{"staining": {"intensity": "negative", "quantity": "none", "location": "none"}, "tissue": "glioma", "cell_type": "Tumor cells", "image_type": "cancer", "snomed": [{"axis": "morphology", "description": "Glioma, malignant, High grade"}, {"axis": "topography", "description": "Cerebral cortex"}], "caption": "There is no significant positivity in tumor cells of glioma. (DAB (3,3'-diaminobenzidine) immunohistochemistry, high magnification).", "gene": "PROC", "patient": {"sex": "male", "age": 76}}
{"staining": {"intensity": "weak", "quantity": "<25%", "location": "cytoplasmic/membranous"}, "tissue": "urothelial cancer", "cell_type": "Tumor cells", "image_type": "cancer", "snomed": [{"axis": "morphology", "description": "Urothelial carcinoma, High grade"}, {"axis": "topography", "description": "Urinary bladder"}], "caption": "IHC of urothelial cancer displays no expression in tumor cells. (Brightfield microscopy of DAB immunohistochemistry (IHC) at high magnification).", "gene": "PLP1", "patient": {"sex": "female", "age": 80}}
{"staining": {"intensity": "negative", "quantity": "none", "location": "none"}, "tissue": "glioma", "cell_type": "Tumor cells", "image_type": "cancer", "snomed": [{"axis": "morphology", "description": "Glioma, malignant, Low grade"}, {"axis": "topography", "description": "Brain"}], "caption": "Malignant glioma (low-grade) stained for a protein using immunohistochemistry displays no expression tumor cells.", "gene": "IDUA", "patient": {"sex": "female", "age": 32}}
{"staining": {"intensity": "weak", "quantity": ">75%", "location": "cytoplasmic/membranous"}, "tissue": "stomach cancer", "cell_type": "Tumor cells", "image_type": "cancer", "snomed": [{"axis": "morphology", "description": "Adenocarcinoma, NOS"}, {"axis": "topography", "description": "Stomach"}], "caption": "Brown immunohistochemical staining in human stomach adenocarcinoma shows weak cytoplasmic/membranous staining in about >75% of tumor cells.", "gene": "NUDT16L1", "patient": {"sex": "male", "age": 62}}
★ ★ ★ ★
*Activity*
From the first line to the last, restate the data above exactly.

*Solution for this exercise*
{"staining": {"intensity": "negative", "quantity": "none", "location": "none"}, "tissue": "glioma", "cell_type": "Tumor cells", "image_type": "cancer", "snomed": [{"axis": "morphology", "description": "Glioma, malignant, High grade"}, {"axis": "topography", "description": "Cerebral cortex"}], "caption": "There is no significant positivity in tumor cells of glioma. (DAB (3,3'-diaminobenzidine) immunohistochemistry, high magnification).", "gene": "PROC", "patient": {"sex": "male", "age": 76}}
{"staining": {"intensity": "weak", "quantity": "<25%", "location": "cytoplasmic/membranous"}, "tissue": "urothelial cancer", "cell_type": "Tumor cells", "image_type": "cancer", "snomed": [{"axis": "morphology", "description": "Urothelial carcinoma, High grade"}, {"axis": "topography", "description": "Urinary bladder"}], "caption": "IHC of urothelial cancer displays no expression in tumor cells. (Brightfield microscopy of DAB immunohistochemistry (IHC) at high magnification).", "gene": "PLP1", "patient": {"sex": "female", "age": 80}}
{"staining": {"intensity": "negative", "quantity": "none", "location": "none"}, "tissue": "glioma", "cell_type": "Tumor cells", "image_type": "cancer", "snomed": [{"axis": "morphology", "description": "Glioma, malignant, Low grade"}, {"axis": "topography", "description": "Brain"}], "caption": "Malignant glioma (low-grade) stained for a protein using immunohistochemistry displays no expression tumor cells.", "gene": "IDUA", "patient": {"sex": "female", "age": 32}}
{"staining": {"intensity": "weak", "quantity": ">75%", "location": "cytoplasmic/membranous"}, "tissue": "stomach cancer", "cell_type": "Tumor cells", "image_type": "cancer", "snomed": [{"axis": "morphology", "description": "Adenocarcinoma, NOS"}, {"axis": "topography", "description": "Stomach"}], "caption": "Brown immunohistochemical staining in human stomach adenocarcinoma shows weak cytoplasmic/membranous staining in about >75% of tumor cells.", "gene": "NUDT16L1", "patient": {"sex": "male", "age": 62}}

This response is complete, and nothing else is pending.